Clearly cutting public spending is an important part of reducing the pernicious influence of special interests. It will tend to reduce the share of the ‘private’ sector reliant on government subsidies. But there is little sign that the coalition understands the economic importance of dismantling the web of regulatory privileges enjoyed by concentrated interest groups. Indeed, several government policies have actually increased opportunities for rent-seeking.

Olson was generally pessimistic about the prospects for fundamental reform in stable Western societies. Only extreme events such as wars and revolutions were likely to break the hold of powerful interest groups over policy and restore economic dynamism (arguably West Germany after World War 2 is an example of this). Yet the success of Margaret Thatcher in tackling the unions suggests that it can be done. A similar strategy against ‘middle-class’ professions would be a good starting point.

For an illustrative case study of special-interest influence over policy, and its harmful economic effects, see The High-Speed Gravy Train: Special Interests, Transport Policy and Government Spending.

26 April 2012, IEA Blog

Politicians are to blame if we have crony capitalists

Capitalism has a problem. Increasingly it is viewed as a deeply unfair system favouring a small, privileged elite at the expense of everyone else.

Our politicians have been quick to join the criticism. Last week David Cameron mooted granting extra powers to shareholders to restrain executive pay. Today he will give a speech on how to make capitalism more “inclusive”. Ed Miliband, meanwhile, has attacked “rip-off Britain” and backs forcing firms to consult workers on bosses’ pay levels.

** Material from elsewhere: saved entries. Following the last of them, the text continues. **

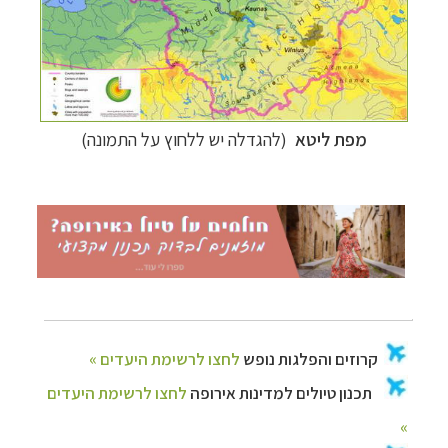
קרוזים והפלגות נופש
לחצו לרשימת היעדים »
תכנון טיולים למדינות אירופה
לחצו לרשימת היעדים
»
מפת ליטא
(להגדלה יש ללחוץ על התמונה)
תכנון
טיולים לאמריקה הצפונית
לחצו לרשימת
היעדים »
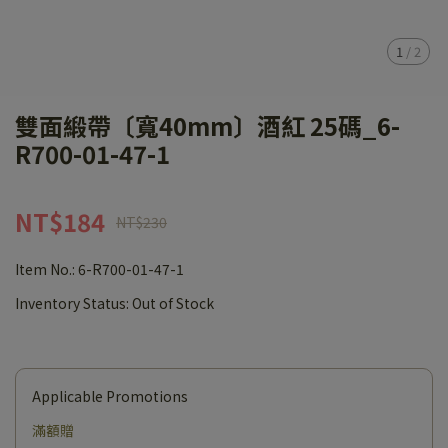
1
/
2
雙面緞帶〔寬40mm〕酒紅 25碼_6-
R700-01-47-1
NT$184
NT$230
Item No.:
6-R700-01-47-1
Inventory Status:
Out of Stock
Applicable Promotions
滿額贈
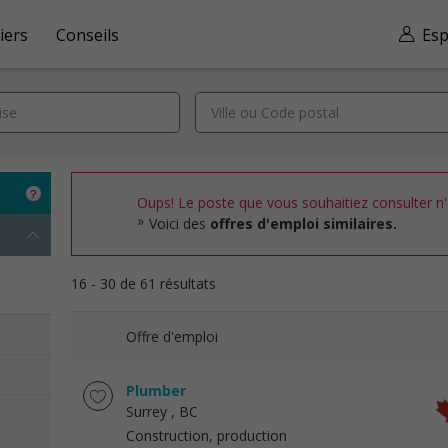
iers
Conseils
Esp
Oups! Le poste que vous souhaitiez consulter n'e
Voici des
offres d'emploi similaires.
16 - 30 de 61 résultats
Offre d'emploi
Plumber
Surrey
, BC
Construction, production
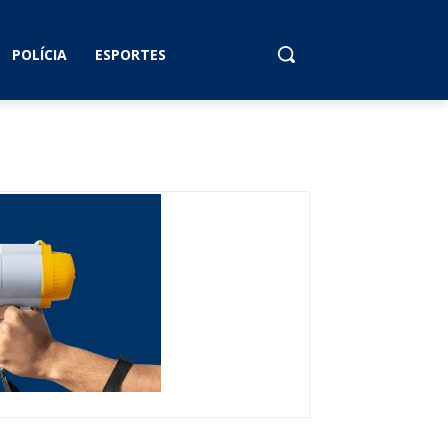
POLÍCIA
ESPORTES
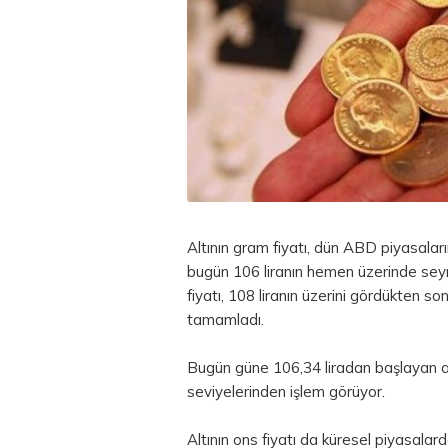
Altının gram fiyatı, dün ABD piyasaları
bugün 106 liranın hemen üzerinde seyre
fiyatı, 108 liranın üzerini gördükten 
tamamladı.
Bugün güne 106,34 liradan başlayan al
seviyelerinden işlem görüyor.
Altının ons fiyatı da küresel piyasalar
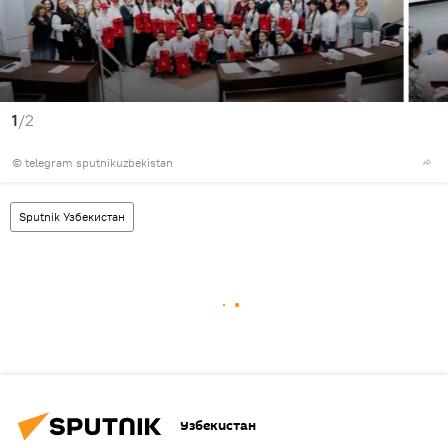
1
/2
© telegram sputnikuzbekistan
Sputnik Узбекистан
Узбекистан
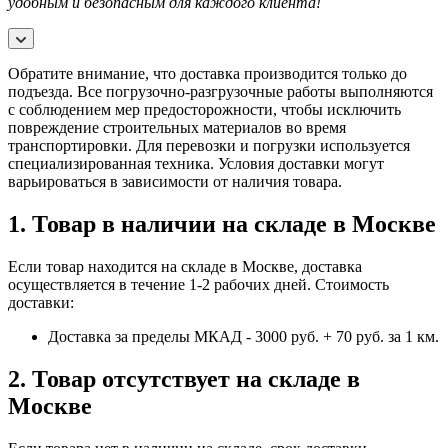
удобным и безопасным для каждого клиента!
Обратите внимание, что доставка производится только до
подъезда. Все погрузочно-разгрузочные работы выполняются
с соблюдением мер предосторожности, чтобы исключить
повреждение строительных материалов во время
транспортировки. Для перевозки и погрузки используется
специализированная техника. Условия доставки могут
варьироваться в зависимости от наличия товара.
1. Товар в наличии на складе в Москве
Если товар находится на складе в Москве, доставка
осуществляется в течение 1-2 рабочих дней. Стоимость
доставки:
Доставка за пределы МКАД - 3000 руб. + 70 руб. за 1 км.
2. Товар отсутствует на складе в
Москве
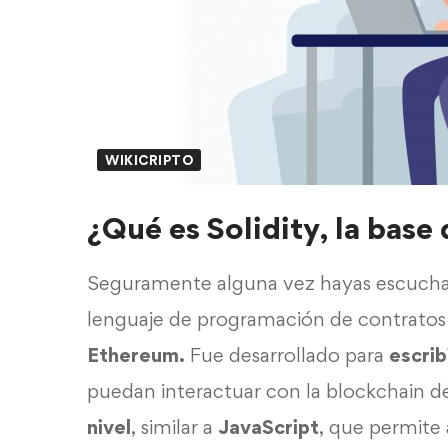
WIKICRIPTO
¿Qué es Solidity, la bas
Seguramente alguna vez hayas escuchado
lenguaje de programación de contratos i
Ethereum.
Fue desarrollado para
escrib
puedan interactuar con la blockchain d
nivel
, similar a
JavaScript
, que permite 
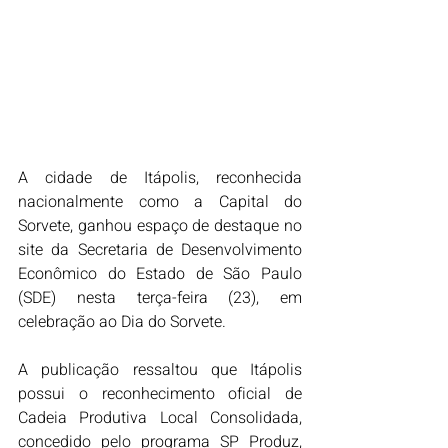
A cidade de Itápolis, reconhecida 
nacionalmente como a Capital do 
Sorvete, ganhou espaço de destaque no 
site da Secretaria de Desenvolvimento 
Econômico do Estado de São Paulo 
(SDE) nesta terça-feira (23), em 
celebração ao Dia do Sorvete.
A publicação ressaltou que Itápolis 
possui o reconhecimento oficial de 
Cadeia Produtiva Local Consolidada, 
concedido pelo programa SP Produz, 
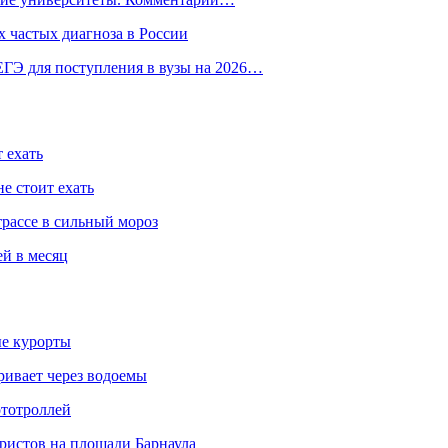
 частых диагноза в России
ГЭ для поступления в вузы на 2026…
 ехать
е стоит ехать
трассе в сильный мороз
ей в месяц
ые курорты
ривает через водоемы
ототроллей
ристов на площади Барнаула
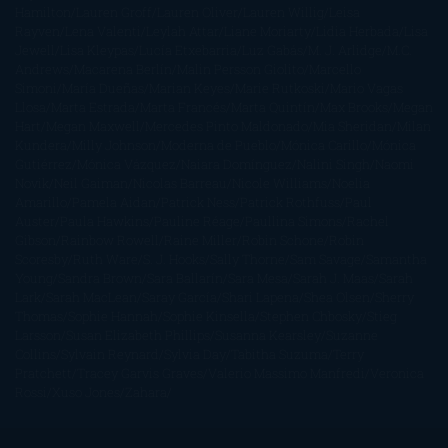
Hamilton
Lauren Groff
Lauren Oliver
Lauren Willig
Leisa
Rayven
Lena Valenti
Leylah Attar
Liane Moriarty
Lidia Herbada
Lisa
Jewell
Lisa Kleypas
Lucía Etxebarria
Luz Gabás
M. J. Arlidge
M.C.
Andrews
Macarena Berlín
Malin Persson Giolito
Marcello
Simoni
María Dueñas
Marian Keyes
Marie Rutkoski
Mario Vagas
Llosa
Marta Estrada
Marta Francés
Marta Quintín
Max Brooks
Megan
Hart
Megan Maxwell
Mercedes Pinto Maldonado
Mia Sheridan
Milan
Kundera
Milly Johnson
Moderna de Pueblo
Mónica Carillo
Mónica
Gutiérrez
Mónica Vázquez
Naiara Domínguez
Nalini Singh
Naomi
Novik
Neil Gaiman
Nicolas Barreau
Nicole Williams
Noelia
Amarillo
Pamela Aidan
Patrick Ness
Patrick Rothfuss
Paul
Auster
Paula Hawkins
Pauline Réage
Paullina Simons
Rachel
Gibson
Rainbow Rowell
Raine Miller
Robin Schone
Robin
Scoresby
Ruth Ware
S. J. Hooks
Sally Thorne
Sam Savage
Samantha
Young
Sandra Brown
Sara Ballarín
Sara Mesa
Sarah J. Maas
Sarah
Lark
Sarah MacLean
Saray García
Shari Lapena
Shea Olsen
Sherry
Thomas
Sophie Hannah
Sophie Kinsella
Stephen Chbosky
Stieg
Larsson
Susan Elizabeth Phillips
Susanna Kearsley
Suzanne
Collins
Sylvain Reynard
Sylvia Day
Tabitha Suzuma
Terry
Pratchett
Tracey Garvis Graves
Valerio Massimo Manfredi
Veronica
Rossi
Xuso Jones
Zahara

There is a whiff of hypocrisy in some of these statements. Recent government initiatives include a plan to give top executives special access to ministers and a scheme to subsidise mortgages which will be run by the housebuilding industry.

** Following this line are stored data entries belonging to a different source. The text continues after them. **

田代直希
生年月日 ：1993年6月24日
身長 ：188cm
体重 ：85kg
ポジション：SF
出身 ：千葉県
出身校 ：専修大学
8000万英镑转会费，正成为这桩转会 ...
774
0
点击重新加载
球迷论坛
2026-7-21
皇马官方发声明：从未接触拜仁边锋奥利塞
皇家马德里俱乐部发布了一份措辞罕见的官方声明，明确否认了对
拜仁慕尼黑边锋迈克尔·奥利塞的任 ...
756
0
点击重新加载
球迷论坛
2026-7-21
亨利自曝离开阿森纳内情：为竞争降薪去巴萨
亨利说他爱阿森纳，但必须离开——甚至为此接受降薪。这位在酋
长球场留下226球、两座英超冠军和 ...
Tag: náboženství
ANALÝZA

Nevertheless, both leaders are correct in acknowledging the UK has a serious problem with “crony capitalism”. They are wrong, however, about the causes and solutions.

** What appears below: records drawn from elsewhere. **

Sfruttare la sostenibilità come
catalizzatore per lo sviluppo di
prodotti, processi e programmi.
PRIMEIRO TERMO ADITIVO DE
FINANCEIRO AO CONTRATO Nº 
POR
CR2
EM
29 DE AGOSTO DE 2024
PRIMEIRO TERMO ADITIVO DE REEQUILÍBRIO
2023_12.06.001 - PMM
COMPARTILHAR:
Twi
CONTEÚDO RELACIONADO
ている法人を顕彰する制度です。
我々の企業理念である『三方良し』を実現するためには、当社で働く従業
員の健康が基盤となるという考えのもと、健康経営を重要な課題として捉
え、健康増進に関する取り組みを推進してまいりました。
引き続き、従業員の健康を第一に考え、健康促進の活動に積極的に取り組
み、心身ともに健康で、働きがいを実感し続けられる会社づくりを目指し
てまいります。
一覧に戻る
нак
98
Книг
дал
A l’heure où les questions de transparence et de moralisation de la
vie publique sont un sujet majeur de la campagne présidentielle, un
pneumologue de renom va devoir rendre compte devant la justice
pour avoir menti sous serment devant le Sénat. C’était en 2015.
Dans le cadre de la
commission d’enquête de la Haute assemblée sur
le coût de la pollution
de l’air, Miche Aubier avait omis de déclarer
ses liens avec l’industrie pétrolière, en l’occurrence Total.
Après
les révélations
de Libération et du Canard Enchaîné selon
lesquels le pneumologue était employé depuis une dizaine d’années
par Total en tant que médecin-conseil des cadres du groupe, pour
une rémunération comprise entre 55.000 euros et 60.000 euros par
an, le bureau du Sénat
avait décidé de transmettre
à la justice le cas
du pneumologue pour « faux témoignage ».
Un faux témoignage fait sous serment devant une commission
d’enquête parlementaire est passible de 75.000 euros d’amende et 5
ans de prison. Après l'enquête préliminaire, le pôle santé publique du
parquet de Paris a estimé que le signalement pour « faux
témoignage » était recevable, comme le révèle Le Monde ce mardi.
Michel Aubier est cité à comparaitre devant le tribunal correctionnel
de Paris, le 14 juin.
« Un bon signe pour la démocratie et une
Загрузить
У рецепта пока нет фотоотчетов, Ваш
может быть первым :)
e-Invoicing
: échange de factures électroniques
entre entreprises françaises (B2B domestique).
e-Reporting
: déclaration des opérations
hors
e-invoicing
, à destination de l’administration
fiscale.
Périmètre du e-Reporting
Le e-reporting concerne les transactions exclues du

In fact, cronyism is quickly rooted out in a genuinely free economy. Companies that fail to incentivise success fall behind the competition. Cosy and complacent corporate cliques are outflanked by vigorous and innovative market entrants.

That is how markets are supposed to work. But Western economies have moved a very long way from free-market capitalism. It is not just that government spending now accounts for close to half of GDP; most sectors are also very heavily regulated.

For many firms, profits are more dependent on political favours than serving individual customers. Energy companies rely on rigged electricity markets for their reveunues from renewables; rail firms require operating subsidies; the defence industry needs government contracts, and so on. The banking sector is, of course, one of the most telling examples. Without the bailouts, many of the banks now being heavily criticised on pay would not exist.

This level of state involvement brings immense political risks to business. A new regulation, tax hike or subsidy cut can destroy profits or ruin investment plans. George Osborne’s raid on North Sea oil revenues is one recent example; the subsidy cut for the solar-power industry is another.

The incentives for business leaders to develop close relationships with politicians and regulators are therefore very strong. The returns from lobbying are often far higher than the returns from conventional business activity. Indeed, large corporate interests often successfully capture the policy process and use it to shut out competition or obtain favourable treatment. The losers are generally dispersed groups such as consumers and taxpayers, who are powerless to resist.

The answer is not, as politicians propose, to add more layers of regulation to control corporate behaviour. This will strengthen incentives for business leaders to get closer to government – an entirely counterproductive result.

Crony capitalism is inevitable given an intrusive regulatory state. It can only be stopped by removing the payoffs from special-interest lobbying – by a substantial reduction in political influence over business activity.